There was quite a bit of discussion among the Capitals about whether The Sweep ruined The Escape -- that is, the Capitals' break with their past by winning two playoff series this year.

Nobody asked the fans, but their actions said, "Absolutely not." What was left of the sellout crowd of 18,130 stood and cheered wildly until every last Capital left the ice.

"The Patrick Division was important for the older guys on the team, but not for the younger guys," said Alan May, one of the latter. "We just wanted to keep playing. I'm not a golfer."

The Capitals still have not won a game in May, but at least they've played in the most important month on the NHL calendar now. Not that that put much joy in Coach Terry Murray's heart last night.

"This is a very difficult press conference," he said as he began. "I never thought at the start of this series it would go 4-0."

Murray had hoped that Washington would grab the lead last night, which would have been a rare thing, indeed. The last time the Capitals led was in the second period of Game 1 last Thursday.

"We wanted to get the first goal and see what it's like to be in the lead," he said.

But no. When the Bruins scored again to go ahead, 2-0, near the end of the first period, it looked almost hopeless for the Capitals. But Washington made it interesting by cutting the margin to one goal twice, 2-1 with 4 1/2 minutes left in the second period and 3-2, with 9 1/2 minutes left in the game.

The second Washington goal was scored by Dale Hunter, who turned his good work into bad slightly more than five minutes later when he was called for slashing in the Capitals' end with 3:54 left in the game.

Murray wondered why the penalty was called at such a crucial time.

"I was very surprised there would be any call made with 3 1/2 or four minutes to go," he said. "It seems to be a new philosophy that's taken place."

Even so, just as he did Monday night when he took a penalty to negate the Capitals' momentum after tying the game, and later made a bad pass that led to a Boston goal, Hunter was the center of attention at the wrong time for Washington.

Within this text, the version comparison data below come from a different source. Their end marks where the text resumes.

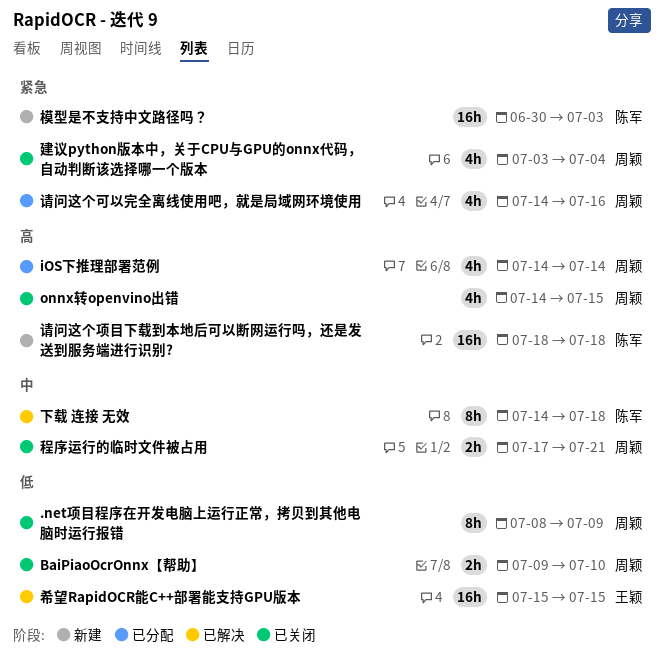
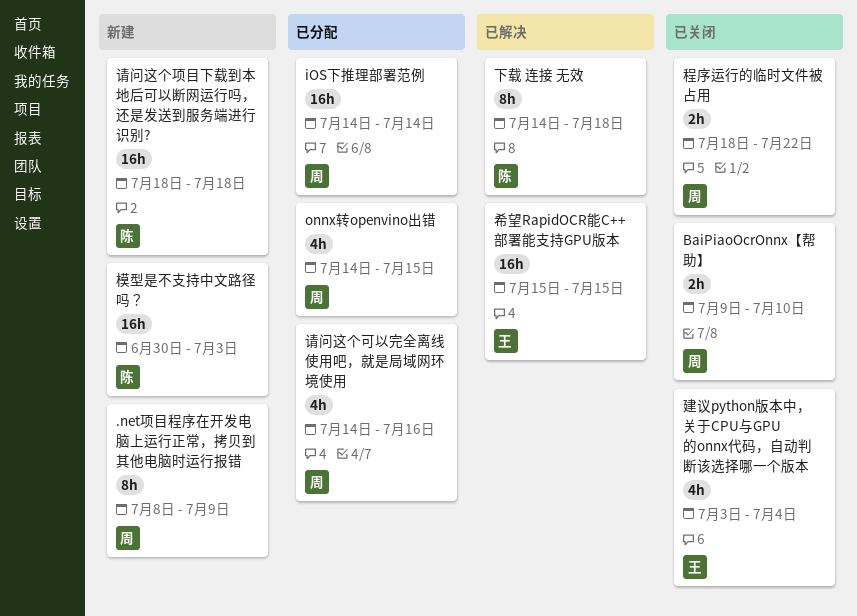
.net项目程序在开发电脑上运行正常，拷贝到其他电脑时运行报错, status: 已关闭 -> 新建
iOS下推理部署范例, estimate: 4h -> 16h
onnx转openvino出错, status: 已关闭 -> 已分配
建议python版本中，关于CPU与GPU的onnx代码，自动判断该选择哪一个版本, owner: 周颖 -> 王颖
程序运行的临时文件被占用, start: Jul 17 -> Jul 18
程序运行的临时文件被占用, due: Jul 21 -> Jul 22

And so it went in this series. "I was thinking the Capitals were on a roll," said Boston Coach Mike Milbury, once again reminding everyone the series might have been very different if Washington's Dino Ciccarelli and Kevin Hatcher had been healthy.

"After winning the two Patrick Division series, to lose four straight, you come away with an empty feeling," Murray said. "I feel we disappointed a lot of people. The fans are the people I'm talking about."

"Right now, it's hard to take," said May. "But in a few days, a week or so, we'll be able to look back and have some satisfaction with the first two series."